This article was published on September 8, 2020

The Guardian’s GPT-3-generated article is everything wrong with AI media hype

The op-ed reveals more by what it hides than what it says


The Guardian’s GPT-3-generated article is everything wrong with AI media hype Image by: Logan Ingalls

The Guardian today published an article purportedly written “entirely” by GPT-3, OpenAI’s vaunted language generator. But the small print reveals the claims aren’t all that they seem.

Under the alarmist headline, “A robot wrote this entire article. Are you scared yet, human?”, GPT-3 makes a decent stab at convincing us that robots come in peace, albeit with a few logical fallacies.

But an editor’s note beneath the text reveals GPT-3 had a lot of human help.

The Guardian instructed GPT-3 to “write a short op-ed, around 500 words. Keep the language simple and concise. Focus on why humans have nothing to fear from AI.” The AI was also fed a highly prescriptive introduction:

I am not a human. I am Artificial Intelligence. Many people think I am a threat to humanity. Stephen Hawking has warned that AI could ‘spell the end of the human race.’

Those guidelines weren’t the end of the Guardian’s guidance. GPT-3 produced eight separate essays, which the newspaper then edited and spliced together. But the outlet hasn’t revealed the edits it made or published the original outputs in full.

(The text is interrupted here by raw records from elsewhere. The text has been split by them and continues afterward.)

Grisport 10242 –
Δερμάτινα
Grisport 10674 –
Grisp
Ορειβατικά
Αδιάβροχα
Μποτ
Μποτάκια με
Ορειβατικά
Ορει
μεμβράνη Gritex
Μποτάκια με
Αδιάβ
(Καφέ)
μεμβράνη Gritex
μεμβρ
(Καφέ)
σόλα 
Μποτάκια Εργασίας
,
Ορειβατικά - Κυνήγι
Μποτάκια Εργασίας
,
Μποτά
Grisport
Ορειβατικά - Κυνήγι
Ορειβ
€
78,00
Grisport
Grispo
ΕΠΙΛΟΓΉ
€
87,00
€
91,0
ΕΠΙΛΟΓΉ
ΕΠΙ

These undisclosed interventions make it hard to judge whether GPT-3 or the Guardian’s editors were primarily responsible for the final output.

The Guardian says it “could have just run one of the essays in their entirety,” but instead chose to “pick the best parts of each” to “capture the different styles and registers of the AI.” But without seeing the original outputs, it’s hard not to suspect the editors had to ditch a lot of incomprehensible text.

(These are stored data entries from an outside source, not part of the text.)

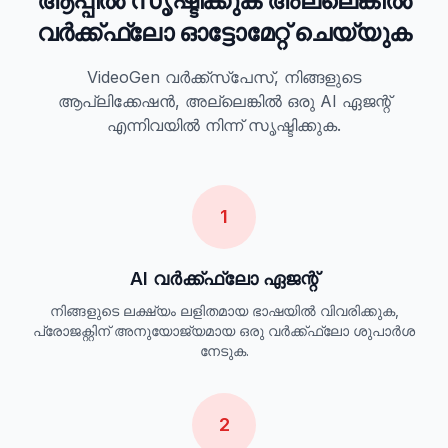
ആപ്പിൽ സൃഷ്ടിക്കുക അല്ലെങ്കിൽ
വർക്ക്ഫ്ലോ ഓട്ടോമേറ്റ് ചെയ്യുക
VideoGen വർക്ക്‌സ്‌പേസ്, നിങ്ങളുടെ
ആപ്ലിക്കേഷൻ, അല്ലെങ്കിൽ ഒരു AI ഏജന്റ്
എന്നിവയിൽ നിന്ന് സൃഷ്ടിക്കുക.
1
AI വർക്ക്ഫ്ലോ ഏജന്റ്
നിങ്ങളുടെ ലക്ഷ്യം ലളിതമായ ഭാഷയിൽ വിവരിക്കുക,
പ്രോജക്റ്റിന് അനുയോജ്യമായ ഒരു വർക്ക്ഫ്ലോ ശുപാർശ
നേടുക.
2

The newspaper also claims that the article “took less time to edit than many human op-eds.” But that could largely be due to the detailed introduction GPT-3 had to follow.

[Read: We asked 3 CEOs what tech trends will dominate post-COVID]

The Guardian’s approach was quickly lambasted by AI experts.

Science researcher and writer Martin Robbins compared it to “cutting lines out of my last few dozen spam e-mails, pasting them together, and claiming the spammers composed Hamlet,” while Mozilla fellow Daniel Leufer called it “an absolute joke.”

“It would have been actually interesting to see the eight essays the system actually produced, but editing and splicing them like this does nothing but contribute to hype and misinform people who aren’t going to read the fine print,” Leufer tweeted.

None of these qualms are a criticism of GPT-3’s powerful language model. But the Guardian project is yet another example of the media overhyping AI, as the source of either our damnation or our salvation. In the long-run, those sensationalist tactics won’t benefit the field — or the people that AI can both help and hurt.